With so many new metro and light rail systems opened in the last 30 years, especially in Asia, it’s rare to find a system that has not been presented by a schematic that can effectively trace its inspiration back to Beck. But with passengers’ reliance on smartphones, and the demand for live maps displaying real-time information, can the Beck effect survive the digital world?
About our speaker
Mark Ovenden traces his interest in cartography back to childhood when he began collecting transit maps from around the world, having been inspired by London’s Tube diagram. Despite following a media career spanning print, music, radio and TV, his interest in mapping was revealed by his first book Metro Maps of The World in 2003. It was picked up in the US by Penguin, being rebranded Transit Maps of the World (2007) and received critical press acclaim.
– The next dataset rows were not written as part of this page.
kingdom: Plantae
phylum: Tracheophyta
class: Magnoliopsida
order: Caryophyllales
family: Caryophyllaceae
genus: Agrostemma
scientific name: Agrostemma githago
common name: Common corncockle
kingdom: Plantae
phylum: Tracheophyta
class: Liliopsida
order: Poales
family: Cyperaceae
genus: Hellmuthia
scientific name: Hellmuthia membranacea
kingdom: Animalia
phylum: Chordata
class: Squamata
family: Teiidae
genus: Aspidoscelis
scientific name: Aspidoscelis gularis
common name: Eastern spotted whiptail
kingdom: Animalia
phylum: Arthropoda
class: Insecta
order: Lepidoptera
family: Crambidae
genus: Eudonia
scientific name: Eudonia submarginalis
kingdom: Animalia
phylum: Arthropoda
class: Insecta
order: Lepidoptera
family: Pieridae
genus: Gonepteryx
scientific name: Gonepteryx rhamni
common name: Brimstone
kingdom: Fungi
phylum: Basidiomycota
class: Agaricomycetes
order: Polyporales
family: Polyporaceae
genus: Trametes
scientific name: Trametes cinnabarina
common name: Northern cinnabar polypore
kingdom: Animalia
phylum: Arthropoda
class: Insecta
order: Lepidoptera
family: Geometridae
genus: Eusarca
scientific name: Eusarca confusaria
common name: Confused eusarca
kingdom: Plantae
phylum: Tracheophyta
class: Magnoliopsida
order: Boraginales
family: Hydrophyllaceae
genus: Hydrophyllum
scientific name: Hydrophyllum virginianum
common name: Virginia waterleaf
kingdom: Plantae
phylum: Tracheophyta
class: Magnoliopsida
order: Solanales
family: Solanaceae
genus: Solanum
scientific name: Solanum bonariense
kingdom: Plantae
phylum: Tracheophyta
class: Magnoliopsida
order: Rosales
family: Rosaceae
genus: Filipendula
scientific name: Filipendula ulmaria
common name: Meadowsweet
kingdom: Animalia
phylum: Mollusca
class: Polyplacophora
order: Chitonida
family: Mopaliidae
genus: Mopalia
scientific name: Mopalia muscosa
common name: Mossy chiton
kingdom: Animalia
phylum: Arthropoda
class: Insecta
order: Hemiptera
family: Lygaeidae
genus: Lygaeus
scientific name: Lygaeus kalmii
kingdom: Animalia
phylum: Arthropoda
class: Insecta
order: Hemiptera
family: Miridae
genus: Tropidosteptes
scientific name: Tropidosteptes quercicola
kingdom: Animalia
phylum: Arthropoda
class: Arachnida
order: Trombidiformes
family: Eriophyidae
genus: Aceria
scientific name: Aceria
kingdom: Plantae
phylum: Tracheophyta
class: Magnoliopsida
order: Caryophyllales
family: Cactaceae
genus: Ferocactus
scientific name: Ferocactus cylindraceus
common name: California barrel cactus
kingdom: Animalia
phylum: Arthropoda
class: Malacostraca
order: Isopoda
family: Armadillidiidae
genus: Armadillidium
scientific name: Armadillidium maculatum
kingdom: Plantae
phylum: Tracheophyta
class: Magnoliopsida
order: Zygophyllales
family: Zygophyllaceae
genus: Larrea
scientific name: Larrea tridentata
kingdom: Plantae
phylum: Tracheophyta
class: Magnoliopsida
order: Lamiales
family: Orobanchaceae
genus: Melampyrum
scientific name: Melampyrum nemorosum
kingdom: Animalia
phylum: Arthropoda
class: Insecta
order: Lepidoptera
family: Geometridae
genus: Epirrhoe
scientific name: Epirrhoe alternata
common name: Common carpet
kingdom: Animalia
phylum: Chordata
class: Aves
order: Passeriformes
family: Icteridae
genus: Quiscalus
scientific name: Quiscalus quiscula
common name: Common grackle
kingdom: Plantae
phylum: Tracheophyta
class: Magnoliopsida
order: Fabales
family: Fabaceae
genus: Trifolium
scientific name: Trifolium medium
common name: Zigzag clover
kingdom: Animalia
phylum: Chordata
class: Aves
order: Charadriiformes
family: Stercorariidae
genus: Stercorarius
Since then he’s published a dozen books on design and cartography in public transport, now translated into many languages, some becoming best-sellers (“in their own category of weird books about maps by niche writers”, he claims). He’s also presented documentary programmes for BBC4 and Radio 4, regularly lectures for the Arts Society and recently gained a Masters qualification for his study of British Rail design and identity. His latest offering Iconic Transit Maps highlights the design process of 50 of the world’s most respected schematics, most of which stand on the shoulders of Mr Becks 1930s work.